Document passage ▸
::::::::::

Today, our economic masters are pointing their
fingers at speculators. Last year, Saudi
Arabia's Oil Minister Ali Naimi was quoted as
saying he did not believe oil prices would ever
reach US$60 a barrel. He said the burgeoning
influence on world oil prices from a new breed
of investors had weakened the muscle of the
Organisation of Petroleum Exporting Countries
(Opec). "US$60 oil is here. Oil prices hit
that milestone for the first time [during
intra-trade trading] Thursday (June 23, 2005),
as the bullish frenzy that has gripped the
market for months deepened," FWN Financial News
reported. Alas, my forecast published in the
article "Flirting with US$60 barrier?" (Issue
513, Aug 30, 2004) has materialised. No doubt,
prices will retreat, as profit-taking activities
seep into the pits of the New York Mercantile
Exchange (Nymex). That's part and parcel of
being in the marketplace — for whatever
commodity. But now, the pundits are toying with
new targets of US$70, and even US$100 per
barrel. Lest we forget, Goldman Sachs warned of
a superspike of US$105 crude! It may not happen
so soon (see my article "Oil for thought", Issue
544, April 11, 2005). It took about 10 months
for crude oil price to breach my earlier
forecast of US$60 per barrel. Will the price
remain at that level, retreat or surge ahead?
I believe for certain that speculation is
not the only culprit in the crude oil equation.
As I have argued before, among other factors,
"anything can happen under the Pax Americana
agenda". Is it pure coincidence that oil finally
breaks past the US$60 barrier for the first time
with news of Iran's President-elect, Mahmoud
Ahmedinejad, being a conservative or even a
hardliner? Apparently, the market knows best
the potential expectations on the geopolitical
front. It happened during Gulf War I, as told
vividly by Ron Insana, CNBC's popular financial
anchor, in his book The Message of the Markets.
Is it bound to happen again — a prelude to
another heightened Iran-US confrontation that
may lead to a conflict? Classified information
does leak out as we have seen in many Hollywood
movies, and in the real world, "Deep Throat"
(though it's not oil-related) was a case in
point. Perhaps it's not an exaggeration to imply
that aside from crude/refined oil supplies and
inventories, information of such classified
nature may have its hand in the pits of Nymex,
Chicago Board of Trade and other financial
Meccas. The global crude oil market is like
a roller coaster with a powerful force brokering
behind the scenes. Whenever a new high,
supposedly pushed by speculators (with or
without insider information), is reached, Saudi
Arabia, a major Opec producer, normally issues a
reassuring statement with or without "pressure",
primarily from its staunchest ally — the US.
Light sweet crude on June 23, 2005, touched an
intra-day high of US$60.02 per barrel on the
Nymex, but ended with a settlement price of just
below US$60. Opec's reassurance of pumping more
oil did the trick. But that was a lull before a
gathering storm, and so, it faltered again,
presumably due to fears that refiners are
struggling to keep up with demand for the second
half of the year. The next day, crude oil
for July delivery on the Nymex hit just slightly
below US$60 per barrel. But crude oil for the
following month to July 2006 delivery ranged
from an intra-day low of US$60.10 (for August
delivery) to an intra-day high of US$62.35 (for
December delivery). These indicate fear of
pent-up demand for the third and fourth quarter
of this year. But do expect profit-taking to
resurface along the way.

::::::::::

Dataset extract ▸
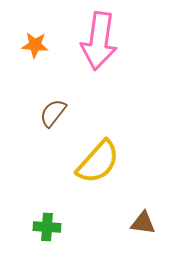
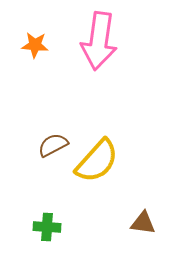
brown semicircle: moved 32 px down; rotated 24 degrees clockwise
yellow semicircle: moved 1 px left, 1 px up
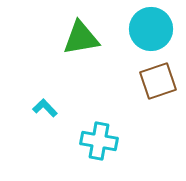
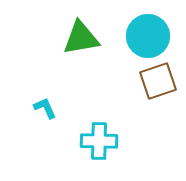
cyan circle: moved 3 px left, 7 px down
cyan L-shape: rotated 20 degrees clockwise
cyan cross: rotated 9 degrees counterclockwise
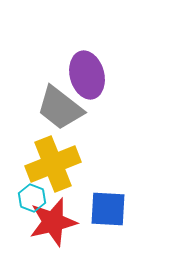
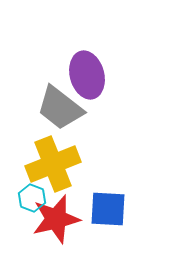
red star: moved 3 px right, 3 px up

::::::::::

Reproduce the oil price commentary verbatim, from "I believe for" up to and including "of the Markets.".

I believe for certain that speculation is
not the only culprit in the crude oil equation.
As I have argued before, among other factors,
"anything can happen under the Pax Americana
agenda". Is it pure coincidence that oil finally
breaks past the US$60 barrier for the first time
with news of Iran's President-elect, Mahmoud
Ahmedinejad, being a conservative or even a
hardliner? Apparently, the market knows best
the potential expectations on the geopolitical
front. It happened during Gulf War I, as told
vividly by Ron Insana, CNBC's popular financial
anchor, in his book The Message of the Markets.